BEGIN Task input
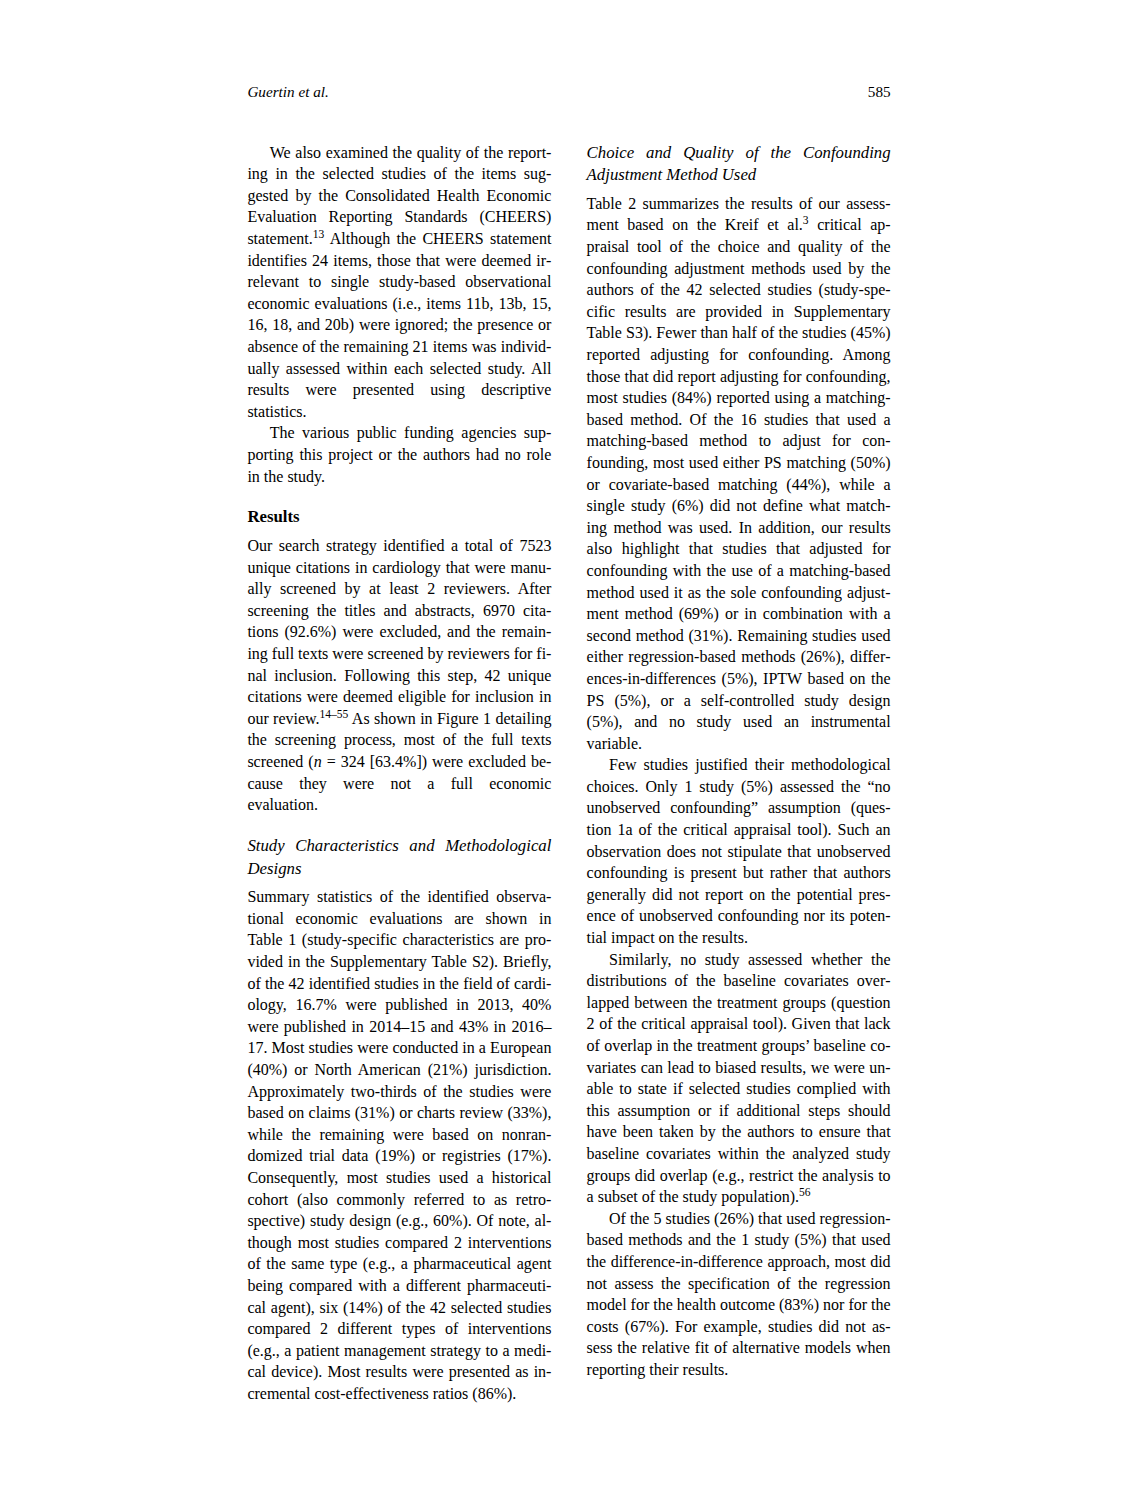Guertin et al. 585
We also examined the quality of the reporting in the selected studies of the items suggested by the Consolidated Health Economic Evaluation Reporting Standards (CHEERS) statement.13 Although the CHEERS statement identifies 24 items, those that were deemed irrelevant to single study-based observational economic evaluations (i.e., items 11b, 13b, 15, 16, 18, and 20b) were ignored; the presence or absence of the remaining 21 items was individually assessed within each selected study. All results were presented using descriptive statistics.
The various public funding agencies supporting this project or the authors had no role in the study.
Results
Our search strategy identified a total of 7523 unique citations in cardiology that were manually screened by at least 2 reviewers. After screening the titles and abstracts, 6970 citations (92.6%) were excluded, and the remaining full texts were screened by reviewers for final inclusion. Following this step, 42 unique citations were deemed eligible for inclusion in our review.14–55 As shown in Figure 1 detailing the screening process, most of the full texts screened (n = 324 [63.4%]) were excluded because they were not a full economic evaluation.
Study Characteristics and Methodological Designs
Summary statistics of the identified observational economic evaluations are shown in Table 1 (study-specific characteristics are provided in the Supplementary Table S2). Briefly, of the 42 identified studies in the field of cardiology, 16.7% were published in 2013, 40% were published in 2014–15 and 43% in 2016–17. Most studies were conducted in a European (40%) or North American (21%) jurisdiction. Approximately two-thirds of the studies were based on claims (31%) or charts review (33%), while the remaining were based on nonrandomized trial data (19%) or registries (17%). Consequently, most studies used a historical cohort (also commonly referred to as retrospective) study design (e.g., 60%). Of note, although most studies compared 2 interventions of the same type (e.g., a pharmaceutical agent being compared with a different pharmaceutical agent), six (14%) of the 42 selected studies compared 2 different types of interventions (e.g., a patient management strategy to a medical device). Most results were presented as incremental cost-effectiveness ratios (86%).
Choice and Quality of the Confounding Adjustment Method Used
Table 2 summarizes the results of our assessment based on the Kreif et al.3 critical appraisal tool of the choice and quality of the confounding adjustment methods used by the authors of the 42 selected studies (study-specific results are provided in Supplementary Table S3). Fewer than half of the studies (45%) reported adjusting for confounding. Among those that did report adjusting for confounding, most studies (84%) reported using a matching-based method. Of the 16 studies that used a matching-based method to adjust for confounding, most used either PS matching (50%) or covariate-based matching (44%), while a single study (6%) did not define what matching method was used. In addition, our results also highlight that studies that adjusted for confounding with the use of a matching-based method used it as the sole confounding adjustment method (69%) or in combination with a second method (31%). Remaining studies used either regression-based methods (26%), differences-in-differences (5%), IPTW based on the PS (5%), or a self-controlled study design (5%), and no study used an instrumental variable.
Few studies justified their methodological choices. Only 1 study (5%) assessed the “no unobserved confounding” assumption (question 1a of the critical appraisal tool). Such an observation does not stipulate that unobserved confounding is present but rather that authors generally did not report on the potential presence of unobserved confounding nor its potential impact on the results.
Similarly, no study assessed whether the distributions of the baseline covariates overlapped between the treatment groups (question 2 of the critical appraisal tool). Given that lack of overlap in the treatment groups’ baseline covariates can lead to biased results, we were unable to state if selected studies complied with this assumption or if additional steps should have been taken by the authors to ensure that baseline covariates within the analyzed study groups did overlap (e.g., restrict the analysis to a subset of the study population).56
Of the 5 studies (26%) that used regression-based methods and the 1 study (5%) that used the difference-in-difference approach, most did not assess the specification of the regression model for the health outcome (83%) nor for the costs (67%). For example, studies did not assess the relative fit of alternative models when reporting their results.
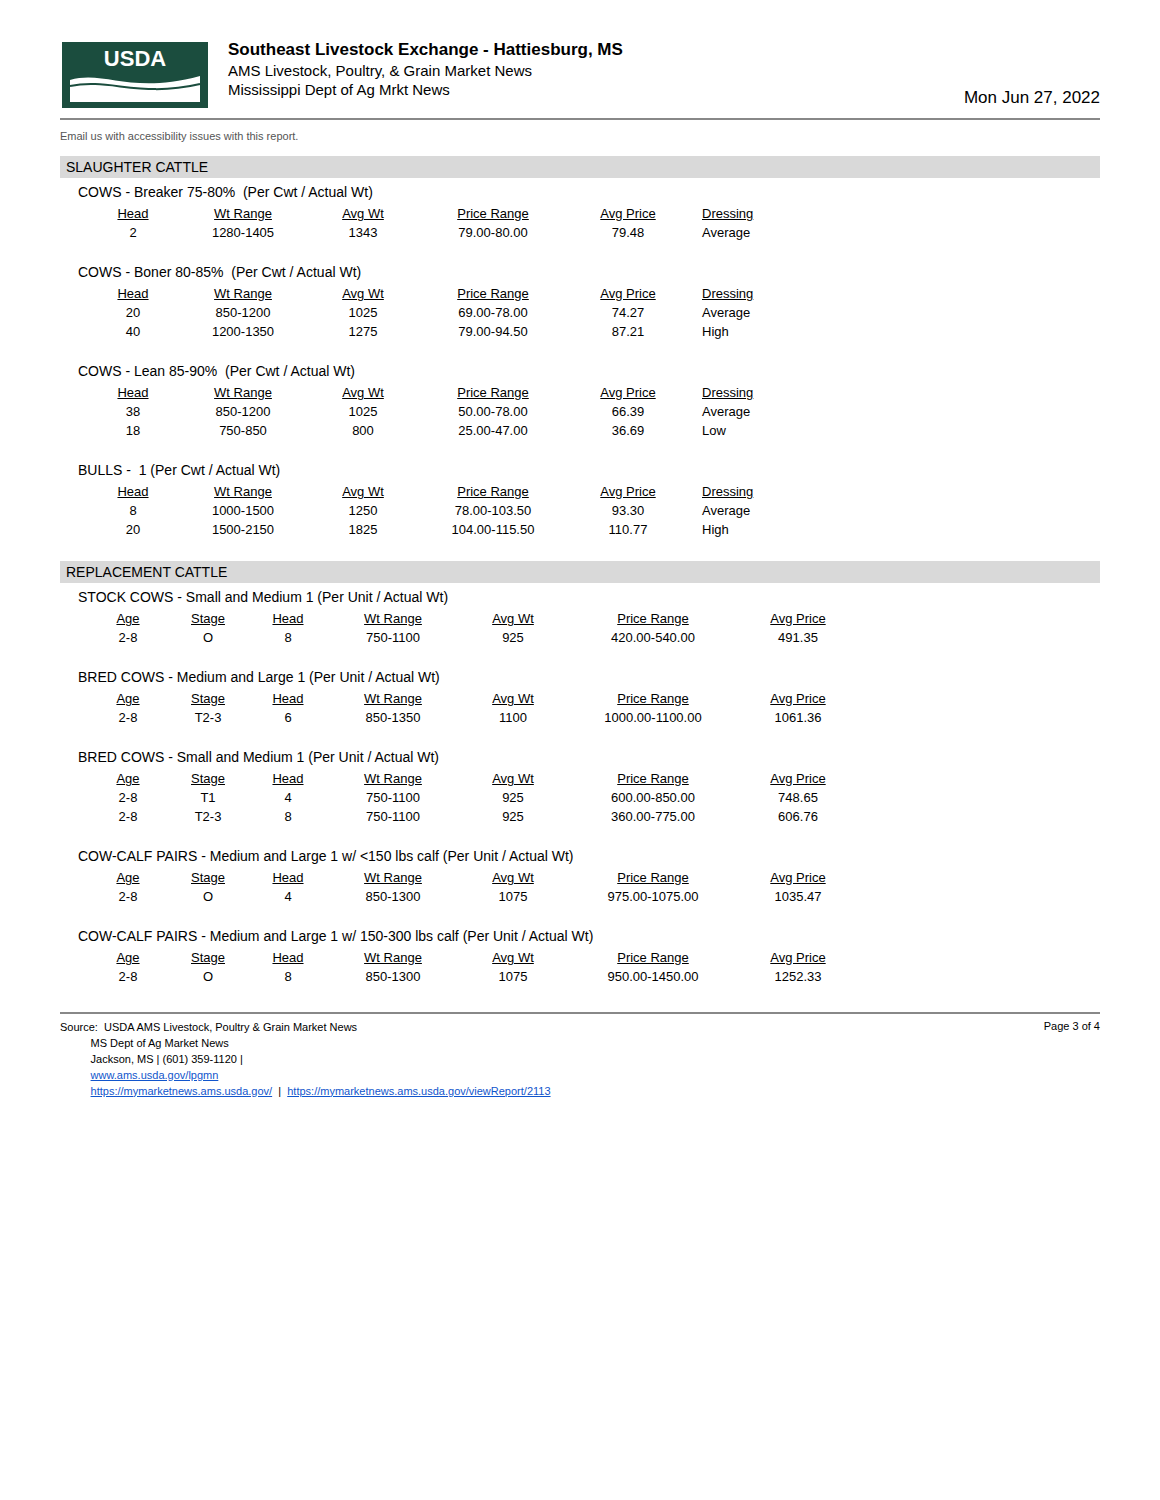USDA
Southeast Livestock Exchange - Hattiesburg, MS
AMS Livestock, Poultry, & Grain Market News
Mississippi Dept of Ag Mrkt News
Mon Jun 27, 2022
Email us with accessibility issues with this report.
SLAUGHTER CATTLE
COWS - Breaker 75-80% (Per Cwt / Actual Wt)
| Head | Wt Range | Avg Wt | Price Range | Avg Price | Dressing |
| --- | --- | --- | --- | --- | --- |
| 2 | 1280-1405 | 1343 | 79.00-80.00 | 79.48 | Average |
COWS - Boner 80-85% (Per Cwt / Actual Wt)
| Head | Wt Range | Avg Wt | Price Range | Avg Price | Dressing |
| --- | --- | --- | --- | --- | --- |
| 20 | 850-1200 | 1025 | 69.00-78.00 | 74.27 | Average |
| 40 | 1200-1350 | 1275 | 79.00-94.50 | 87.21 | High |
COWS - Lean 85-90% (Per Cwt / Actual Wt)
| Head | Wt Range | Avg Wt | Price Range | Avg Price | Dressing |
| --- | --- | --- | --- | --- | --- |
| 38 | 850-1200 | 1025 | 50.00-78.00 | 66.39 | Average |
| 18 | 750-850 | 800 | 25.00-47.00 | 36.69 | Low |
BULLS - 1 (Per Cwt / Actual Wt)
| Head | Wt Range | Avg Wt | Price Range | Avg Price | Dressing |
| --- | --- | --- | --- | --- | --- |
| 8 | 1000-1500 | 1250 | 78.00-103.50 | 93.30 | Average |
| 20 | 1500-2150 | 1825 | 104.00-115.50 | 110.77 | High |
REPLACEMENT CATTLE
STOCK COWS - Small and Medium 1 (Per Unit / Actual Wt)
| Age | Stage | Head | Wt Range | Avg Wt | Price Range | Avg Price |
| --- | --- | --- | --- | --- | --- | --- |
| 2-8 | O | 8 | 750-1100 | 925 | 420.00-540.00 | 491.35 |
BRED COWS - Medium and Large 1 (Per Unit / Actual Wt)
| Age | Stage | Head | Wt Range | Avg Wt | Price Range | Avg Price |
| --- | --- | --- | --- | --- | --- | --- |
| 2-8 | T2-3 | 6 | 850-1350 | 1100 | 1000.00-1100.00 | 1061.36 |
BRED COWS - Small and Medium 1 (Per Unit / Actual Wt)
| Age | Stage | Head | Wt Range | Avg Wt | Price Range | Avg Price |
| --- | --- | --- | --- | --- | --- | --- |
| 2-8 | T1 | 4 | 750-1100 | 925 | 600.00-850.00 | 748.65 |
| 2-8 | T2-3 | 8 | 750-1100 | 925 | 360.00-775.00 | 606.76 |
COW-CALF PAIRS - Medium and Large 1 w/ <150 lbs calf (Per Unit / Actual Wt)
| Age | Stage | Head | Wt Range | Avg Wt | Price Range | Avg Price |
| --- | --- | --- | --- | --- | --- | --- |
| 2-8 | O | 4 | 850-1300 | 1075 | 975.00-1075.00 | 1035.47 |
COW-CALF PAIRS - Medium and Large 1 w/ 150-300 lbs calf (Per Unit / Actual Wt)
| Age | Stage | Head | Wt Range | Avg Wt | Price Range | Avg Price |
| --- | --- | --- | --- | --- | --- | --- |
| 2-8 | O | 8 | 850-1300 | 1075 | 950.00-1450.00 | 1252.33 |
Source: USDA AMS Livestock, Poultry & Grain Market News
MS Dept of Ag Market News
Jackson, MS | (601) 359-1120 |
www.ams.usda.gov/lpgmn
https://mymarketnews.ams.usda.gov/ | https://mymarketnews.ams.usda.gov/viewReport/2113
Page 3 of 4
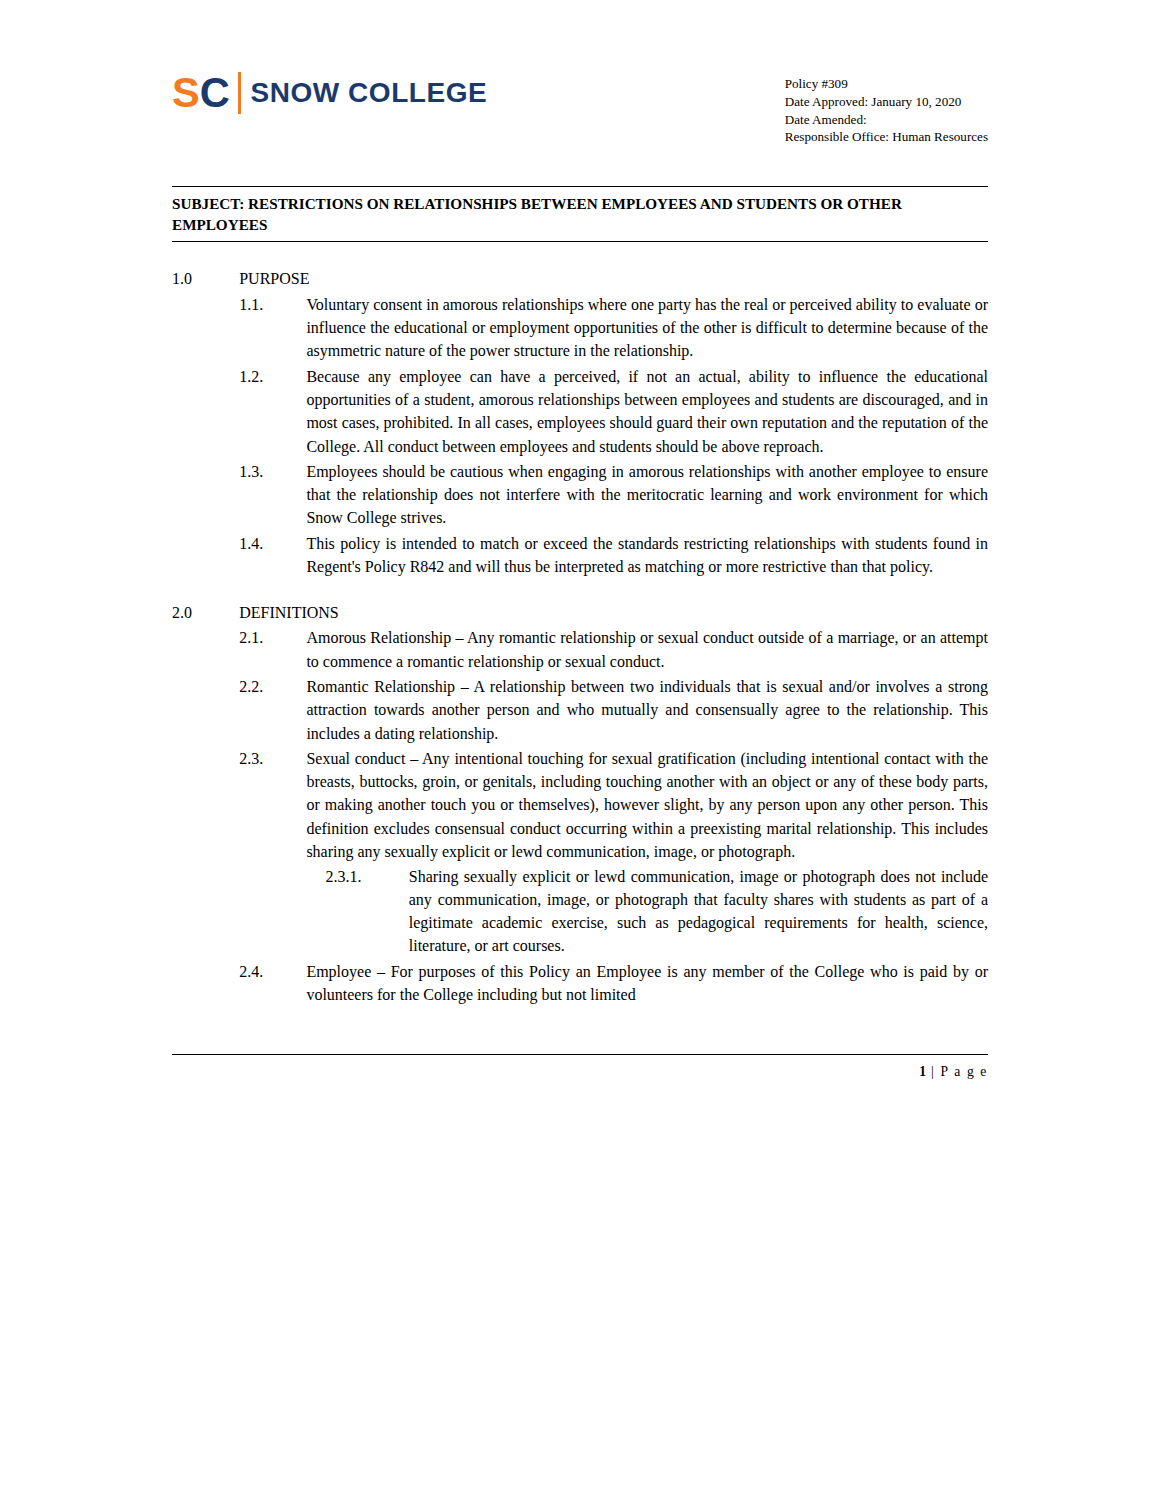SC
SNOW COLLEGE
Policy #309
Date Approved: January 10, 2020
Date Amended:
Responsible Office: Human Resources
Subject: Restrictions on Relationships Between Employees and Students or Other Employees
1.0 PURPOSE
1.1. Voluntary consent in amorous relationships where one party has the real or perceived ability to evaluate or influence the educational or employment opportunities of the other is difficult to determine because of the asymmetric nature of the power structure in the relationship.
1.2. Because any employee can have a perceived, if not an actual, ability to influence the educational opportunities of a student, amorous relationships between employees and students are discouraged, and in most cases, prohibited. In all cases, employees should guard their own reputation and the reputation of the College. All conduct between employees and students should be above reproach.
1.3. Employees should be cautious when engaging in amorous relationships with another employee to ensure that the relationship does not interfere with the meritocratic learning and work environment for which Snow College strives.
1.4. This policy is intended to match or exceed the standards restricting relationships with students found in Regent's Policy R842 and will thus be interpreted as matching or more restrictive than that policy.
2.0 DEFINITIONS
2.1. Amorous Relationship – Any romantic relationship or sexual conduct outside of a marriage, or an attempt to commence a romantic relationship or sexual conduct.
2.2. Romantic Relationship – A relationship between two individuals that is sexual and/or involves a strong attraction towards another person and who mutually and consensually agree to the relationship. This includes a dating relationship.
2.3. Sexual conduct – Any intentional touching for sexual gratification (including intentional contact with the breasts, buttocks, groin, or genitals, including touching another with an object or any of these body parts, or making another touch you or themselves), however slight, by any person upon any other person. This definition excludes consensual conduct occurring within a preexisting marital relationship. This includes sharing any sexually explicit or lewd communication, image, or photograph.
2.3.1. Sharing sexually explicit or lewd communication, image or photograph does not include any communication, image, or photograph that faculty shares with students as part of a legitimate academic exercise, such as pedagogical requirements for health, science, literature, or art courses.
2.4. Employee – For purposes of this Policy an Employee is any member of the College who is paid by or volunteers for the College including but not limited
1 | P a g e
END Task input
About this exercise
The string "Policy": state how many lines above contain it, giving nothing but the number.

Answer box
3